Connect Banner
for layout only

Search This Site

for layout only


Link to Current Issue
Link to Archives
Link to About Connect Page
for layout only
 
current issue
for layout only
Browse the table of contents, or select an option from this menu:
for layout only
 
Category: Humanities Computing

Publishing XML Files on the Web


The Humanities Computing Group within ITS' Academic Computing Services is working with the FAS Department of History on a web-based publication project, The Public Writings of Margaret Sanger. This online edition is part of a much larger endeavor, The Margaret Sanger Papers Project, which includes an already completed microfilm edition of over 9,000 of Sanger's documents, plus a four-volume book edition of Sanger's papers, the first volume of which has been published with the title The Woman Rebel, 1900-1928.

Although, when completed, the online edition will be much smaller than either the microfilm or print edition (600 documents), it represents an important part of the project, as it will create a new level of accessibility to the writings of Sanger, a noted social reformer and birth control advocate in the first half of the 20th century.

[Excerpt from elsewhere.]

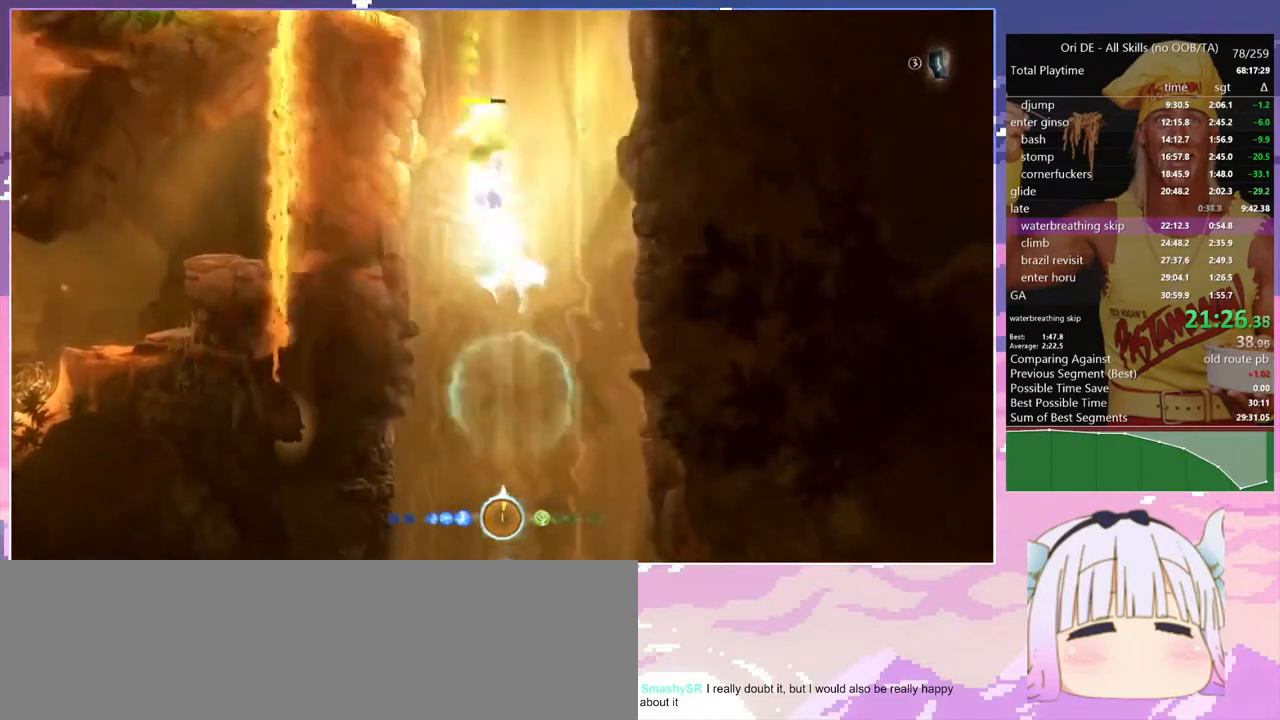
{"keys": ["glide"], "events": [[283, "bash2", "down"], [333, "bash2", "up"]]}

Project Director and Editor Dr. Esther Katz, Assistant Director and Associate Editor Cathy Moran Hajo, and Associate Editor Peter C. Engelman have chosen XML as the format in which to store the transcribed Sanger documents. XML was selected because it is the standard storage method for transcribed documents in the field of digital libraries and archives. One reason XML is the standard is its application- and platform-independence, which allows for interoperable storage, exchange, and usage. Since XML files are text files, they can be stored in the file system of any operating system (Windows, UNIX, Linux, Macintosh) and be read and manipulated by any program (word processor, web browser, Java program, Perl script, PHP, etc.).

XML and HTML

Another reason XML is the standard is its allowance for rich, "descriptive" markup. Although HTML can be used to describe the structure of a document, it is typically used to indicate how a document should be displayed, and is limited to demarcation of headers, paragraphs, line breaks, divisions, and tables, plus some "presentational" information such as font style and size. With XML, on the other hand, it is possible to indicate that strings of text are names, dates, places, titles, footnotes, and so on, or to include whatever categorization is desired.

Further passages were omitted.